Nesta quarta-feira (29), o Jornal Nacional percorreu alguns dos lugares mais atingidos de Belo Horizonte e registrou uma transformação impressionante do cenário urbano


Chuva transforma o cenário original das ruas de Belo Horizonte


Temporal destruiu asfalto, avenidas, ruas e inundou de lama um campo de futebol, deixando na cidade cenas de destruição.


Por Jornal Nacional



Chuva transforma o cenário original das ruas de Belo Horizonte

A Avenida Teresa Cristina é uma das mais importantes de Belo Horizonte — são dez quilômetros que ligam dezenas de bairros ao Centro. Imagens mostram o trecho em 2019, muito diferente desta terça (28). Um morador filmou o momento em que a chuva destruiu parte da avenida, que, nesta quarta (29), amanheceu de outro jeito.
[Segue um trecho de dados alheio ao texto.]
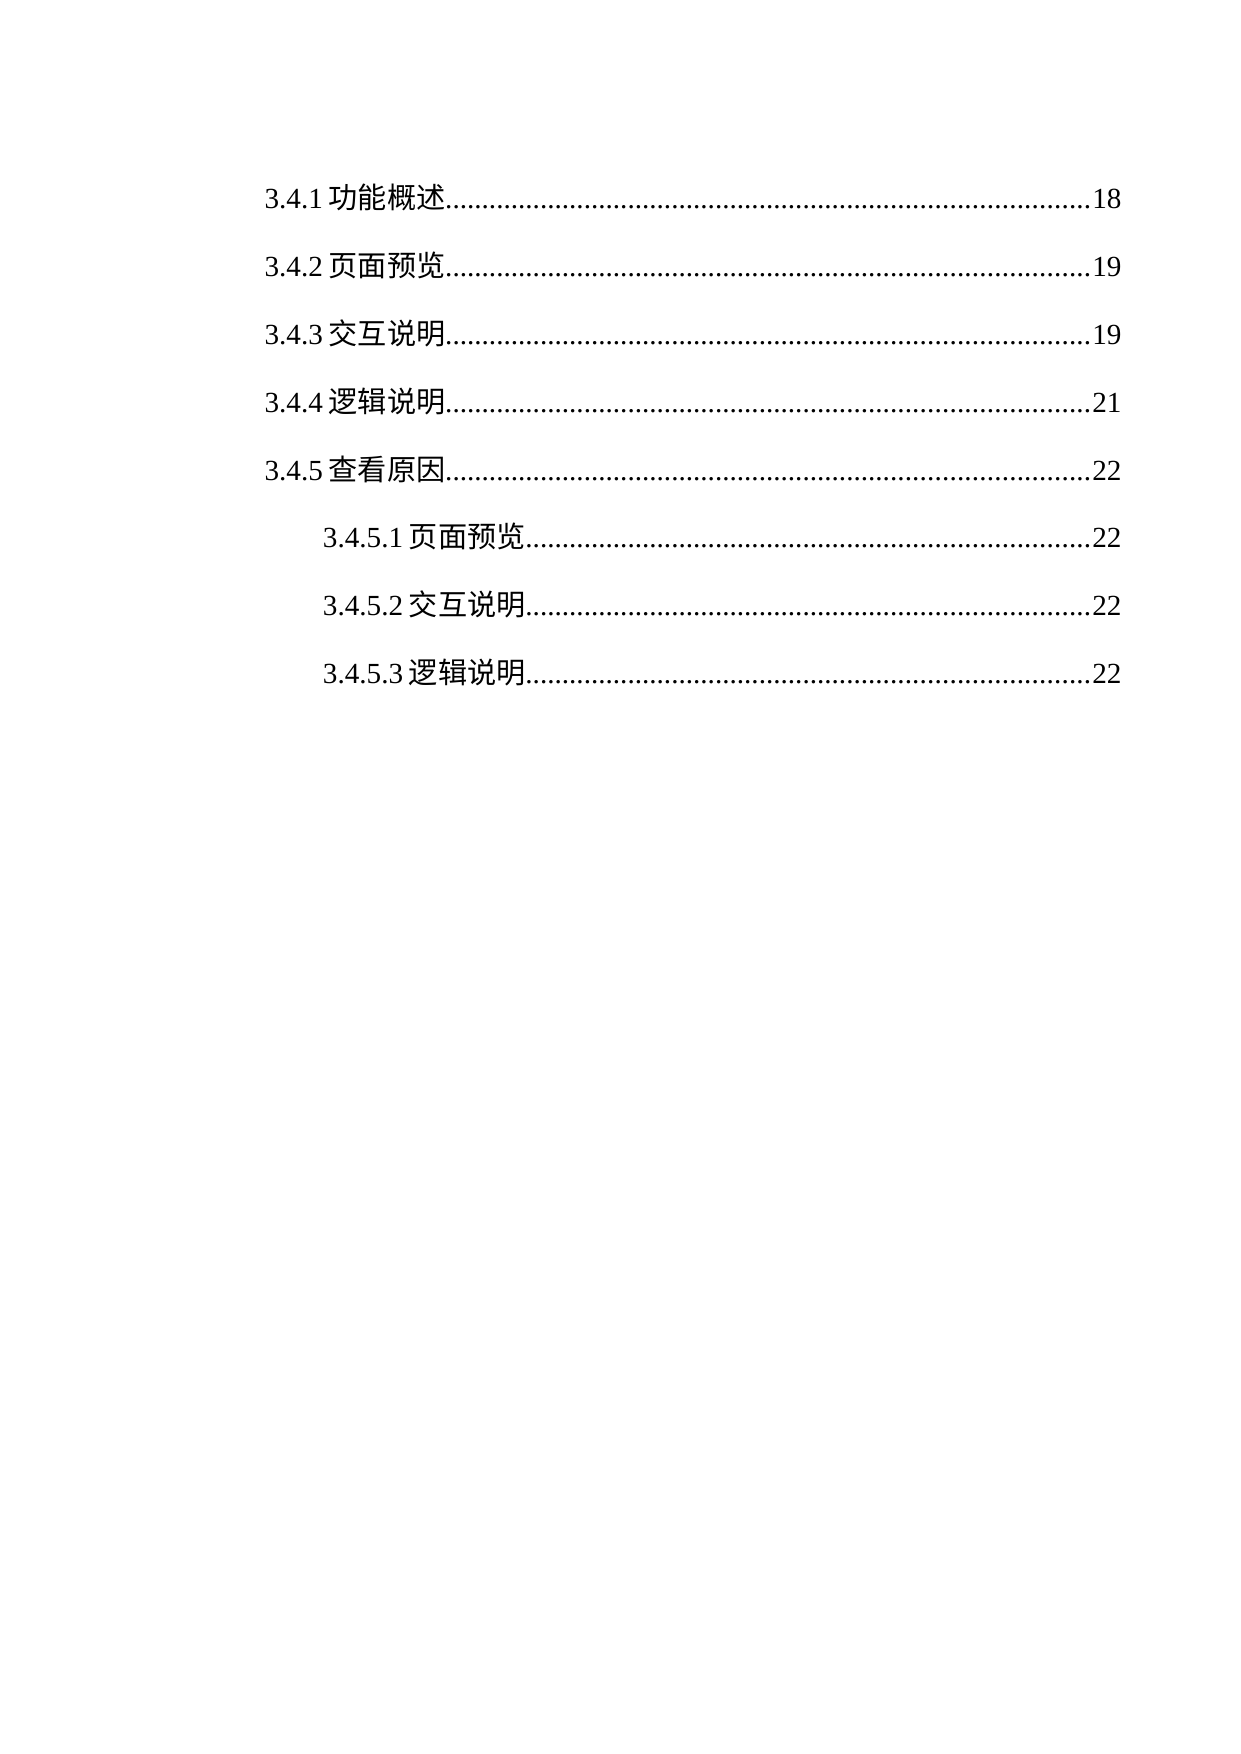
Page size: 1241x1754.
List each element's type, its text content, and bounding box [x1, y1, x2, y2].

text 3.4.5查看原因 22 [264, 433, 1122, 501]
text 3.4.1功能概述 18 [264, 162, 1122, 229]
text 3.4.4逻辑说明 21 [264, 365, 1122, 433]
text 3.4.5.1页面预览 22 [323, 501, 1122, 569]
text 3.4.5.2交互说明 22 [323, 569, 1122, 637]
text 3.4.3交互说明 19 [264, 297, 1122, 365]
text 3.4.2页面预览 19 [264, 229, 1122, 297]
text 3.4.5.3逻辑说明 22 [323, 637, 1122, 705]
Agora, quatro quarteirões da avenida estão fechados, o que traz um transtorno danado para o trânsito. Seria mesmo impossível passar pelo local: a cratera tem dez metros de comprimento, seis de profundidade. Saiu arrastando três faixas de asfalto e a tubulação que levava a água da chuva para o Ribeirão Arrudas.


Dona Tânia viu tudo de casa.


“Foi horrível. Um desespero”, contou.


No bairro Buritis, os carros pararam em cima da calçada na noite desta terça. A avenida de um cruzamento movimentado ficou sem asfalto da calçada ao canteiro central. Um campo de futebol com gramado sintético amanheceu nesta quarta cheio de lama.


A rua Marília de Dirceu, um dos pontos mais tradicionais no bairro de Lourdes, amanheceu destruído. A professora Luciana custa acreditar que esse é o mesmo lugar onde ela passa todo dia.



“Parece que jogou uma bomba. Ninguém diz que é o meu bairro. Outra coisa”, afirmou.


Um outro quarteirão também está irreconhecível. No lugar de asfalto, só barro. A calçada, tão movimentada, está cheia de entulho. E o ponto de aluguel de bicicletas? Desapareceu.


A Avenida Prudente de Morais para o Saulo era um paraíso, mas, na manhã desta quarta, quando ele chegou para procurar a kombi, não acreditou no que viu.


“Carro por cima um do outro, tombado”, contou.


O Sérgio está impressionado com o que a avenida virou.


“Parece outro lugar. Lá na frente dá para ver o rio passando debaixo do asfalto”, disse.


As mesas de uma pizzaria ficavam do lado da rua. A água desta terça invadiu tudo e, da varandinha, os clientes ficaram assistindo os carros boiarem. Cena que vai ser difícil tirar da cabeça.


“O dia 28 com certeza vai ser um dia lembrado para a gente como um dia trágico. Um dia que mudou o cenário da nossa região."